Guides professionals and students through the rapidly growing field of machine learning with hands-on examples in the popular R programming language Machine learning—a branch of Artificial Intelligence (AI) which enables computers to improve their results and learn new approaches without explicit instructions—allows organizations to reveal patterns in their data and incorporate predictive analytics into their decision-making process. Practical Machine Learning in R provides a hands-on approach to solving business problems with intelligent, self-learning computer algorithms. Bestselling author and data analytics experts Fred Nwanganga and Mike Chapple explain what machine learning is, demonstrate its organizational benefits, and provide hands-on examples created in the R programming language. A perfect guide for professional self-taught learners or students in an introductory machine learning course, this reader-friendly book illustrates the numerous real-world business uses of machine learning approaches. Clear and detailed chapters cover data wrangling, R programming with the popular RStudio tool, classification and regression techniques, performance evaluation, and more. Explores data management techniques, including data collection, exploration and dimensionality reduction Covers unsupervised learning, where readers identify and summarize patterns using approaches such as apriori, eclat and clustering Describes the principles behind the Nearest Neighbor, Decision Tree and Naive Bayes classification techniques Explains how to evaluate and choose the right model, as well as how to improve model performance using ensemble methods such as Random Forest and XGBoost Practical Machine Learning in R is a must-have guide for business analysts, data scientists, and other professionals interested in leveraging the power of AI to solve business problems, as well as students and independent learners seeking to enter the field.
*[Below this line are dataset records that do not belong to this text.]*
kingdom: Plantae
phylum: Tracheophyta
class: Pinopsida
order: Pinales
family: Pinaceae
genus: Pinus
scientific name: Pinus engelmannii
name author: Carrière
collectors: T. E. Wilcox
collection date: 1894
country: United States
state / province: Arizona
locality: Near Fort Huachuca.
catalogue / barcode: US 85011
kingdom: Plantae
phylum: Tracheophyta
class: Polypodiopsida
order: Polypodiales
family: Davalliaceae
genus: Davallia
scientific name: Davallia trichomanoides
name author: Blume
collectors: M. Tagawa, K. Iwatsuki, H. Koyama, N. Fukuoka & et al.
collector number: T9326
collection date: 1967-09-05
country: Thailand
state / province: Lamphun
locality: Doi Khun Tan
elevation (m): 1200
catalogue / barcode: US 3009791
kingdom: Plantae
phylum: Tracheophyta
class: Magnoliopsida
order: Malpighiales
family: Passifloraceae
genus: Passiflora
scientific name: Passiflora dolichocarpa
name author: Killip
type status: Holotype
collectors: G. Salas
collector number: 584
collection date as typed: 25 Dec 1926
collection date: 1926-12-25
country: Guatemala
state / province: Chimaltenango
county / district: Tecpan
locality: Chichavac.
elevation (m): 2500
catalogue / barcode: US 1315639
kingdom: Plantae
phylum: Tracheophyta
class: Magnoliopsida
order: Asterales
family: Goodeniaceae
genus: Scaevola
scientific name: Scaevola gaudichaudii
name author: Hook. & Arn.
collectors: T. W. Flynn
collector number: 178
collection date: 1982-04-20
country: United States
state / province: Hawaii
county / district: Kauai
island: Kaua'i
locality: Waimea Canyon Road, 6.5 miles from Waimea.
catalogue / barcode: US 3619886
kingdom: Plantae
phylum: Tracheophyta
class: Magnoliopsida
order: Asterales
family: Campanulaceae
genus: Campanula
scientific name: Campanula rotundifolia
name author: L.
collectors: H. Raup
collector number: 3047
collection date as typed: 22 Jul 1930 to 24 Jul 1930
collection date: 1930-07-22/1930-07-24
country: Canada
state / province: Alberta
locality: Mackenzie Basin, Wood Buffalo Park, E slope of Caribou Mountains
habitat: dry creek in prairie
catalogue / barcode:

Practical Programming 6 In 1

Practical Programming  6 In 1
Author: Richie Miller
Publsiher: Richie Miller
Total Pages: 469
Release: 2023
Genre: Computers
ISBN: 9781839382130

Download Practical Programming 6 In 1 Book in PDF, Epub and Kindle

If you want to discover how to become a software developer using Angular with TypeScript, Python for Machine Learning, React.JS or JavaScript, this book is for you! 6 BOOKS IN 1 DEAL! · BOOK 1: ANGULAR FRAMEWORK ESSENTIALS - OPEN SOURCE WEB APP DEVELOPMENT USING ANGULAR & TYPESCRIPT · BOOK 2: PYTHON MACHINE LEARNING - ALGORITHM DESIGN & PRACTICAL CODE EXECUTION · BOOK 3: REACT JAVASCRIPT VULNERABILITIES - CONSTRUCTING SECURE REACTJS CODE · BOOK 4: JAVASCRIPT SECURITY DESIGN - CODE EXECUTION & VULNERABILITY EXPLOITATION · BOOK 5: JAVASCRIPT EXPRESSIONS - OPERATORS, LOOPS, & SWITCH STATEMENTS · BOOK 6: JAVASCRIPT WEB DEVELOPMENT - BUILDING REST APIS WITH NODE AND EXPRESS JS BUY THIS BOOK NOW AND GET STARTED TODAY!